• **WHAT YOU NEED TO DO**: Please repeat every record below exactly as written, but leave out the pictures.

[Data entries]
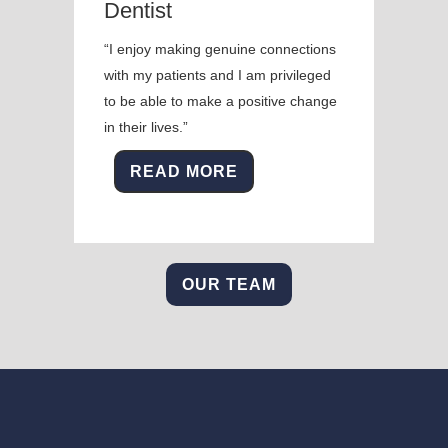
Dentist
“I enjoy making genuine connections
with my patients and I am privileged
to be able to make a positive change
in their lives.”
READ MORE
OUR TEAM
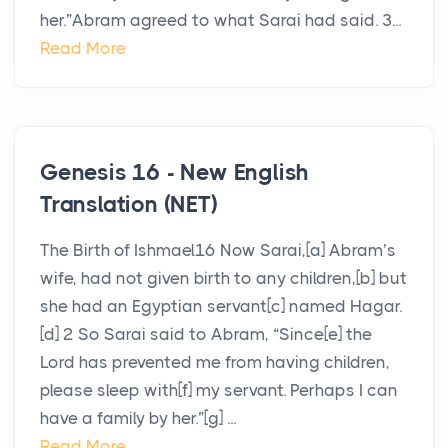
her.”Abram agreed to what Sarai had said. 3...
Read More
Genesis 16 - New English
Translation (NET)
The Birth of Ishmael16 Now Sarai,[a] Abram’s
wife, had not given birth to any children,[b] but
she had an Egyptian servant[c] named Hagar.
[d] 2 So Sarai said to Abram, “Since[e] the
Lord has prevented me from having children,
please sleep with[f] my servant. Perhaps I can
have a family by her.”[g] ...
Read More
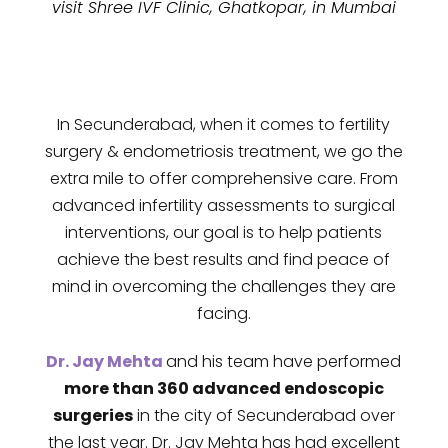
visit Shree IVF Clinic, Ghatkopar, in Mumbai
In Secunderabad, when it comes to fertility
surgery & endometriosis treatment, we go the
extra mile to offer comprehensive care. From
advanced infertility assessments to surgical
interventions, our goal is to help patients
achieve the best results and find peace of
mind in overcoming the challenges they are
facing.
Dr. Jay Mehta
and his team have performed
more than 360 advanced endoscopic
surgeries
in the city of
Secunderabad
over
the last year. Dr. Jay Mehta has had excellent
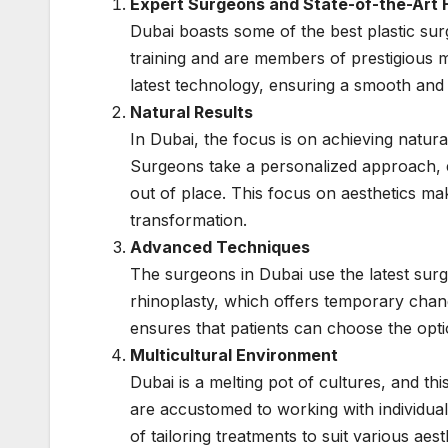
Expert Surgeons and State-of-the-Art Fa
Dubai boasts some of the best plastic su
training and are members of prestigious m
latest technology, ensuring a smooth and 
Natural Results
In Dubai, the focus is on achieving natura
Surgeons take a personalized approach, 
out of place. This focus on aesthetics ma
transformation.
Advanced Techniques
The surgeons in Dubai use the latest surgi
rhinoplasty, which offers temporary chang
ensures that patients can choose the opti
Multicultural Environment
Dubai is a melting pot of cultures, and this
are accustomed to working with individua
of tailoring treatments to suit various aes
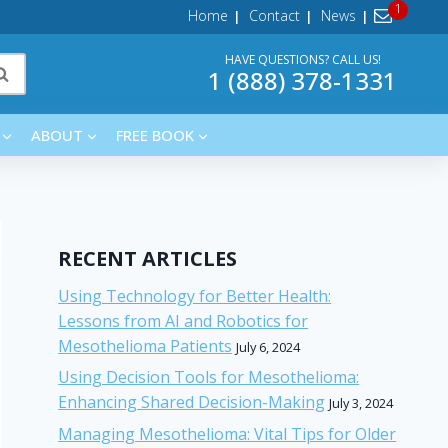
Home
Contact
News
HAVE QUESTIONS? CALL US!
1 (888) 378-1331
ABOUT
FREE BOOK
RECENT ARTICLES
Using Technology for Better Health:
Lessons from AI and Robotics for
Mesothelioma Patients
July 6, 2024
Using Decision Tools for Mesothelioma:
Enhancing Shared Decision-Making
July 3, 2024
Managing Mesothelioma: Vital Tips for Older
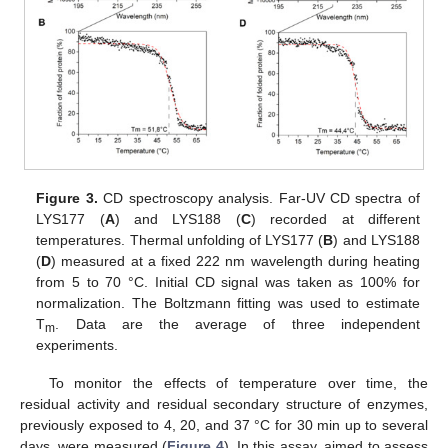
Figure 3.
CD spectroscopy analysis. Far-UV CD spectra of
LYS177 (
A
) and LYS188 (
C
) recorded at different
temperatures. Thermal unfolding of LYS177 (
B
) and LYS188
(
D
) measured at a fixed 222 nm wavelength during heating
from 5 to 70 °C. Initial CD signal was taken as 100% for
normalization. The Boltzmann fitting was used to estimate
T
. Data are the average of three independent
m
experiments.
To monitor the effects of temperature over time, the
residual activity and residual secondary structure of enzymes,
previously exposed to 4, 20, and 37 °C for 30 min up to several
days, were measured (
Figure 4
). In this assay, aimed to assess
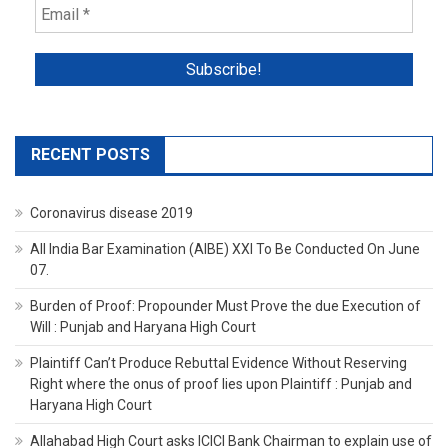
RECENT POSTS
Coronavirus disease 2019
All India Bar Examination (AIBE) XXI To Be Conducted On June
07.
Burden of Proof: Propounder Must Prove the due Execution of
Will : Punjab and Haryana High Court
Plaintiff Can’t Produce Rebuttal Evidence Without Reserving
Right where the onus of proof lies upon Plaintiff : Punjab and
Haryana High Court
Allahabad High Court asks ICICI Bank Chairman to explain use of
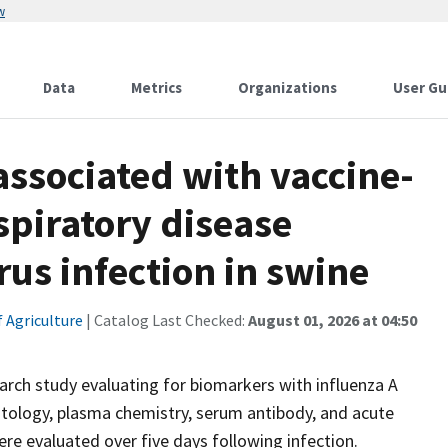
w
Data
Metrics
Organizations
User Gu
ssociated with vaccine-
spiratory disease
rus infection in swine
 Agriculture
| Catalog Last Checked:
August 01, 2026 at 04:50
ch study evaluating for biomarkers with influenza A
tology, plasma chemistry, serum antibody, and acute
were evaluated over five days following infection.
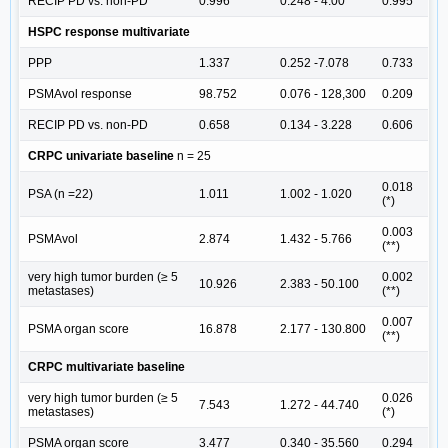
RECIP PD vs. non-PD
0.996
0.248 - 4.00
0.995
HSPC response multivariate
PPP
1.337
0.252 -7.078
0.733
PSMAvol response
98.752
0.076 - 128,300
0.209
RECIP PD vs. non-PD
0.658
0.134 - 3.228
0.606
CRPC univariate baseline
n = 25
0.018
PSA (n =22)
1.011
1.002 - 1.020
(*)
0.003
PSMAvol
2.874
1.432 - 5.766
(**)
very high tumor burden (≥ 5
0.002
10.926
2.383 - 50.100
metastases)
(**)
0.007
PSMA organ score
16.878
2.177 - 130.800
(**)
CRPC multivariate baseline
very high tumor burden (≥ 5
0.026
7.543
1.272 - 44.740
metastases)
(*)
PSMA organ score
3.477
0.340 - 35.560
0.294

• **TASK RESULT**:
Dentist
“I enjoy making genuine connections
with my patients and I am privileged
to be able to make a positive change
in their lives.”
READ MORE
OUR TEAM
her.”Abram agreed to what Sarai had said. 3...
Read More
Genesis 16 - New English
Translation (NET)
The Birth of Ishmael16 Now Sarai,[a] Abram’s
wife, had not given birth to any children,[b] but
she had an Egyptian servant[c] named Hagar.
[d] 2 So Sarai said to Abram, “Since[e] the
Lord has prevented me from having children,
please sleep with[f] my servant. Perhaps I can
have a family by her.”[g] ...
Read More
visit Shree IVF Clinic, Ghatkopar, in Mumbai
In Secunderabad, when it comes to fertility
surgery & endometriosis treatment, we go the
extra mile to offer comprehensive care. From
advanced infertility assessments to surgical
interventions, our goal is to help patients
achieve the best results and find peace of
mind in overcoming the challenges they are
facing.
Dr. Jay Mehta
and his team have performed
more than 360 advanced endoscopic
surgeries
in the city of
Secunderabad
over
the last year. Dr. Jay Mehta has had excellent
Expert Surgeons and State-of-the-Art Fa
Dubai boasts some of the best plastic su
training and are members of prestigious m
latest technology, ensuring a smooth and 
Natural Results
In Dubai, the focus is on achieving natura
Surgeons take a personalized approach, 
out of place. This focus on aesthetics ma
transformation.
Advanced Techniques
The surgeons in Dubai use the latest surgi
rhinoplasty, which offers temporary chang
ensures that patients can choose the opti
Multicultural Environment
Dubai is a melting pot of cultures, and this
are accustomed to working with individua
of tailoring treatments to suit various aes
Home
Contact
News
HAVE QUESTIONS? CALL US!
1 (888) 378-1331
ABOUT
FREE BOOK
RECENT ARTICLES
Using Technology for Better Health:
Lessons from AI and Robotics for
Mesothelioma Patients
July 6, 2024
Using Decision Tools for Mesothelioma:
Enhancing Shared Decision-Making
July 3, 2024
Managing Mesothelioma: Vital Tips for Older
Figure 3.
CD spectroscopy analysis. Far-UV CD spectra of
LYS177 (
A
) and LYS188 (
C
) recorded at different
temperatures. Thermal unfolding of LYS177 (
B
) and LYS188
(
D
) measured at a fixed 222 nm wavelength during heating
from 5 to 70 °C. Initial CD signal was taken as 100% for
normalization. The Boltzmann fitting was used to estimate
T
. Data are the average of three independent
m
experiments.
To monitor the effects of temperature over time, the
residual activity and residual secondary structure of enzymes,
previously exposed to 4, 20, and 37 °C for 30 min up to several
days, were measured (
Figure 4
). In this assay, aimed to assess
RECENT POSTS
Coronavirus disease 2019
All India Bar Examination (AIBE) XXI To Be Conducted On June
07.
Burden of Proof: Propounder Must Prove the due Execution of
Will : Punjab and Haryana High Court
Plaintiff Can’t Produce Rebuttal Evidence Without Reserving
Right where the onus of proof lies upon Plaintiff : Punjab and
Haryana High Court
Allahabad High Court asks ICICI Bank Chairman to explain use of
w
Data
Metrics
Organizations
User Gu
ssociated with vaccine-
spiratory disease
rus infection in swine
 Agriculture
| Catalog Last Checked:
August 01, 2026 at 04:50
ch study evaluating for biomarkers with influenza A
tology, plasma chemistry, serum antibody, and acute
were evaluated over five days following infection.
RECIP PD vs. non-PD
0.996
0.248 - 4.00
0.995
HSPC response multivariate
PPP
1.337
0.252 -7.078
0.733
PSMAvol response
98.752
0.076 - 128,300
0.209
RECIP PD vs. non-PD
0.658
0.134 - 3.228
0.606
CRPC univariate baseline
n = 25
0.018
PSA (n =22)
1.011
1.002 - 1.020
(*)
0.003
PSMAvol
2.874
1.432 - 5.766
(**)
very high tumor burden (≥ 5
0.002
10.926
2.383 - 50.100
metastases)
(**)
0.007
PSMA organ score
16.878
2.177 - 130.800
(**)
CRPC multivariate baseline
very high tumor burden (≥ 5
0.026
7.543
1.272 - 44.740
metastases)
(*)
PSMA organ score
3.477
0.340 - 35.560
0.294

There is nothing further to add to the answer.